● **Exercise directions**
In the copy, keep every word of the data below and none of its pictures.

*** Opening of Raw data ***

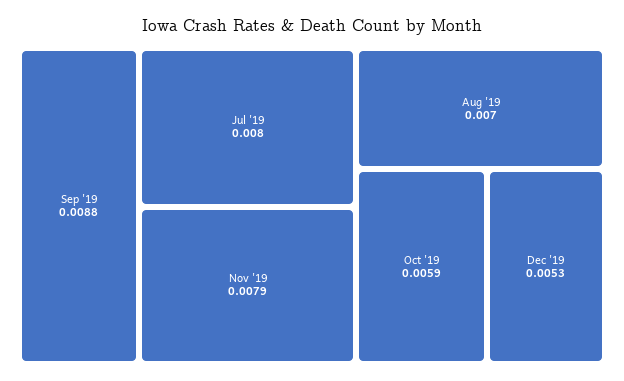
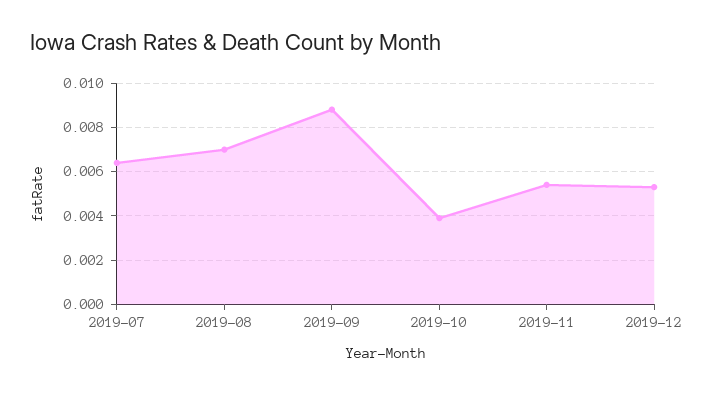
Jul '19: 0.008 -> 0.0065
Nov '19: 0.0079 -> 0.0055
Oct '19: 0.0059 -> 0.004

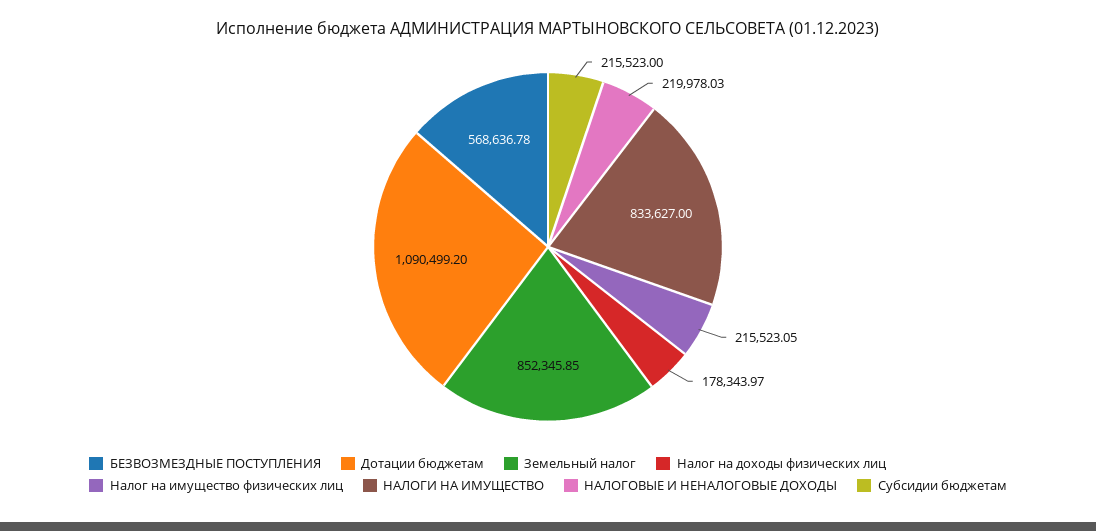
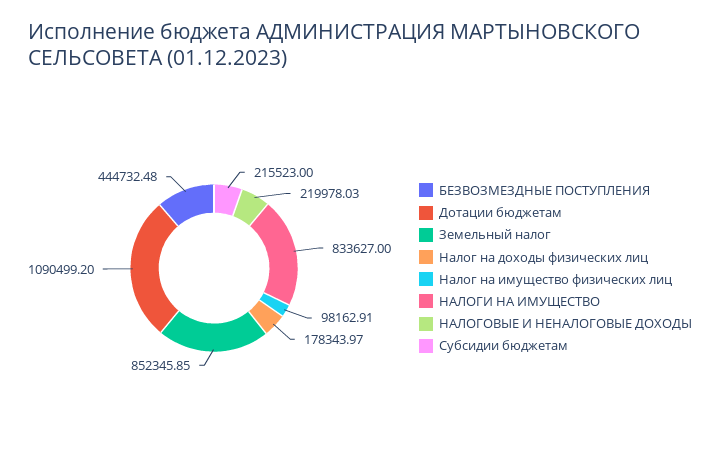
БЕЗВОЗМЕЗДНЫЕ ПОСТУПЛЕНИЯ: 568636.78 -> 444732.48
Налог на имущество физических лиц: 215523.05 -> 98162.91

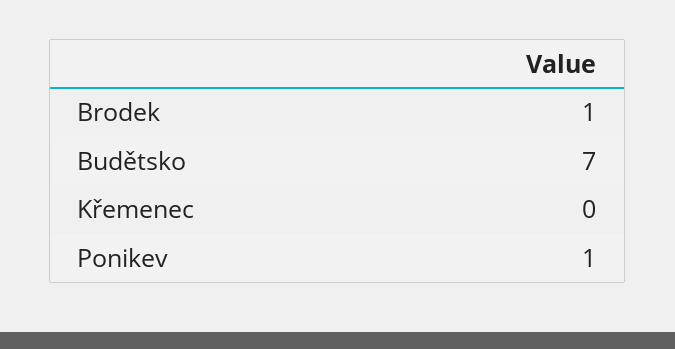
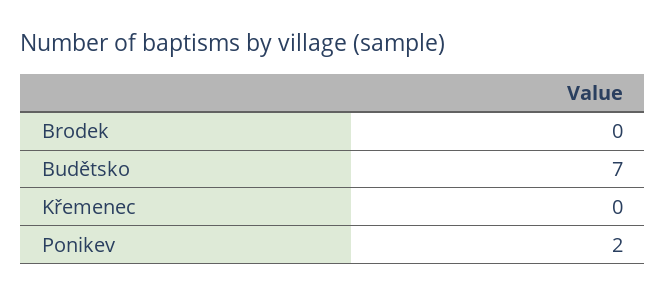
Brodek: 1 -> 0
Ponikev: 1 -> 2

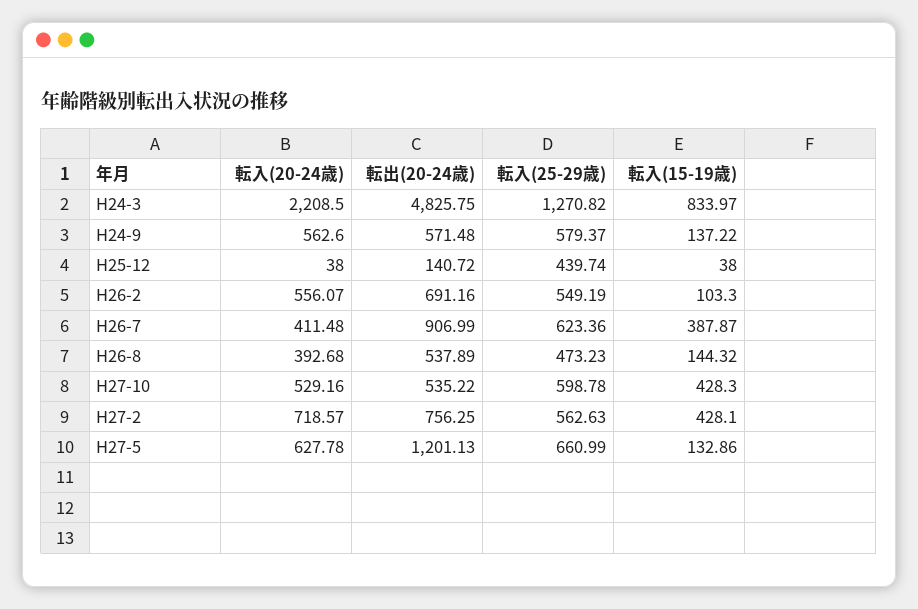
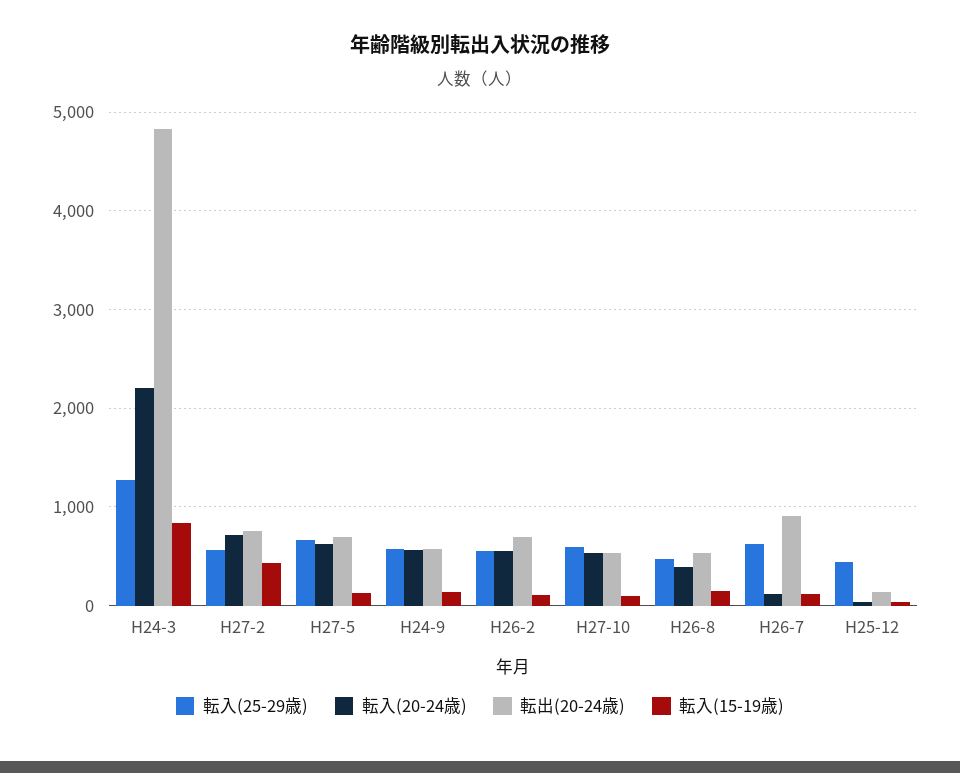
転入(20-24歳), H26-7: 411.48 -> 100
転入(15-19歳), H26-7: 387.87 -> 100
転入(15-19歳), H27-10: 428.3 -> 100
転出(20-24歳), H27-5: 1201.13 -> 700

*** Close of Raw data ***

● **Task solution**
Jul '19: 0.008 -> 0.0065
Nov '19: 0.0079 -> 0.0055
Oct '19: 0.0059 -> 0.004

БЕЗВОЗМЕЗДНЫЕ ПОСТУПЛЕНИЯ: 568636.78 -> 444732.48
Налог на имущество физических лиц: 215523.05 -> 98162.91

Brodek: 1 -> 0
Ponikev: 1 -> 2

転入(20-24歳), H26-7: 411.48 -> 100
転入(15-19歳), H26-7: 387.87 -> 100
転入(15-19歳), H27-10: 428.3 -> 100
転出(20-24歳), H27-5: 1201.13 -> 700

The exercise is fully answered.